• **PROMPT 1**
In the passage on human development in India, what share of HDI does India lose to inequality?
• **PROMPT 2**
From the passage on human development in India, list the BRICS peers that India is said to lag, with the figure given for each.
• **PROMPT 3**
Reproduce the passage on human development in India from "6. Digital Divide: Unequal" up to and including "the Way Forward?".

• **EXTRACT**

What are the Major Indian Initiatives to Achieve the Human Development?

  1. Ayushman Bharat & Poshan Abhiyaan: Key in improving life expectancy and health outcomes.
  2. NEP 2020 & RTE Act: Focused on universal and inclusive education.
  3. MGNREGA & Jan Dhan Yojana: Enabled livelihood security and financial access for the poor. Joint efforts on AI deployment for governance and development, e.g., AI for skill development in Tamil Nadu and Telangana.
  4. AI Collaborations: UNDP is working with Indian states on inclusive AI skill programmes.
  5. India-AI Mission: A forthcoming initiative to democratize AI via shared compute infrastructure.
  6. Digital Public Infrastructure (DPI): Initiatives like Aadhaar, UPI, DigiLocker are being scaled globally.
  7. SDG India Index by NITI Aayog: Tracks progress across HDI-linked SDGs, promoting state-level accountability.
  8. AI for Good Initiatives: India’s proposed National Compute Facility to democratize AI research; aligned with Global Partnership on Artificial Intelligence (GPAI).

What are the Challenges to Human Development in India?

  1. High Inequality Impact: HDI loss of 30.7% due to inequality is among the highest in South Asia.
  2. Gender Disparity Remains a Concern: Despite rising FLFPR to 41.7% (2023-24, Economic Survey), women score lower on HDI components; no timeline for women’s legislative reservation implementation. India ranks 102nd on GII; political reservation for women remains unimplemented.
  3. Education Quality Concerns: ASER reports highlight poor learning outcomes despite high enrolments.
  4. Jobless Growth & Informality: Rising GDP not translating into formal job creation – 90% workforce in informal sector (PLFS).
  5. Urban-Rural Divide: Basic services like health, education still lag in rural areas.
  6. Digital Divide: Unequal access to digital tools may worsen AI-driven development inequality.
  7. Health Infrastructure Gaps: Doctor-population ratio still below WHO norms; stark inter-state disparities.
  8. Stagnant HDI Progress Pace: Global and Indian HDI progress slowest since 1990, risking SDG 2030 delays.
  9. Global Comparison: India lags BRICS peers—Brazil (89), China (75), Russia (59)—suggesting the need for sustained human capital investment.

What can be the Way Forward?

  1. Implement Women’s Reservation Act Promptly: A game-changer for political inclusion.
  2. Universalize Quality Education: Implement NEP 2020 goals with a focus on learning outcomes, not just enrolment.
  3. Expand Social Security Net: Formalize informal jobs through ESIC/EPFO access and gig worker welfare.
  4. Invest in AI for Public Good: Scale up AI for governance, agriculture, and health with open-source, multilingual tools.
  5. Bridge the Digital Divide: Expand PM-WANI, BharatNet to enhance digital infrastructure in remote areas.
  6. State-Level HDI Targets: Encourage state competitiveness on HDI parameters via rankings, grants, and incentives.
  7. Boost Fiscal Allocation for Social Sector: Increase public spending on health (currently ~2.1% of GDP) and education (~2.9%), below global averages.
  8. Strengthen Data Systems: Robust district-level HDI tracking is needed using real-time dashboards, AI-powered analytics.

Conclusion:
India’s performance in the 2025 HDR reflects both commendable progress and enduring structural challenges. As Achim Steiner of UNDP aptly noted, “AI is no panacea, but the choices we make can reignite human development.” For India@2047, human development must be central to its growth story—leveraging technology, deepening inclusion, and investing in its people. As global HDI progress decelerates, India must stay the course with “purpose-driven policies,” “inclusive governance,” and “AI for good” strategies. It is not just about moving up the HDI ranks, but ensuring that development is sustainable, equitable, and empowering for all.

• **EXTRACTED RECORDS**
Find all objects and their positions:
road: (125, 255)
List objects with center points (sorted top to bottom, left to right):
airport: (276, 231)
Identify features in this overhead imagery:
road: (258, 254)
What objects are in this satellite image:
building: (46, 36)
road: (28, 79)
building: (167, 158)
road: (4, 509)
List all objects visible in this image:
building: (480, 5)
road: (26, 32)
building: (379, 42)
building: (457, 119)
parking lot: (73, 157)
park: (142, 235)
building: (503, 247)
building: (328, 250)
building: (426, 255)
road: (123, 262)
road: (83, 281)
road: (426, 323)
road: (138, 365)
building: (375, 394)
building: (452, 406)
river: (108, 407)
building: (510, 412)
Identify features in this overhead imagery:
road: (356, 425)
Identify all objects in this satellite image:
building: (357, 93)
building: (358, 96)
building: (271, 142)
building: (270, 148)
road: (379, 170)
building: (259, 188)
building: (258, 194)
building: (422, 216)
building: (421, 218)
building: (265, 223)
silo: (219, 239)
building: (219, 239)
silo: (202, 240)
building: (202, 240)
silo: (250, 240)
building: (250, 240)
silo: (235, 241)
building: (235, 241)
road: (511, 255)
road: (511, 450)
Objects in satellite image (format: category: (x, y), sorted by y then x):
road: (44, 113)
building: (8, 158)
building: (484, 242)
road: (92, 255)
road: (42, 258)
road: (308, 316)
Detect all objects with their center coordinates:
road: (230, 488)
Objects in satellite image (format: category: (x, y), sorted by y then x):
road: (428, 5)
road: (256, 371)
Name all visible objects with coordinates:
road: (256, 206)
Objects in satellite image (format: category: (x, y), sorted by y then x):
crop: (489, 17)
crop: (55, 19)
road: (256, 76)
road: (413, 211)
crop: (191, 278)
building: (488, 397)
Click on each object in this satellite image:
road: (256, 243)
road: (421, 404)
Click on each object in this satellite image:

• **EXPECTED ANSWER 1**
30.7%

• **EXPECTED ANSWER 2**
Brazil (89), China (75), Russia (59)

• **EXPECTED ANSWER 3**
6. Digital Divide: Unequal access to digital tools may worsen AI-driven development inequality.
  7. Health Infrastructure Gaps: Doctor-population ratio still below WHO norms; stark inter-state disparities.
  8. Stagnant HDI Progress Pace: Global and Indian HDI progress slowest since 1990, risking SDG 2030 delays.
  9. Global Comparison: India lags BRICS peers—Brazil (89), China (75), Russia (59)—suggesting the need for sustained human capital investment.

What can be the Way Forward?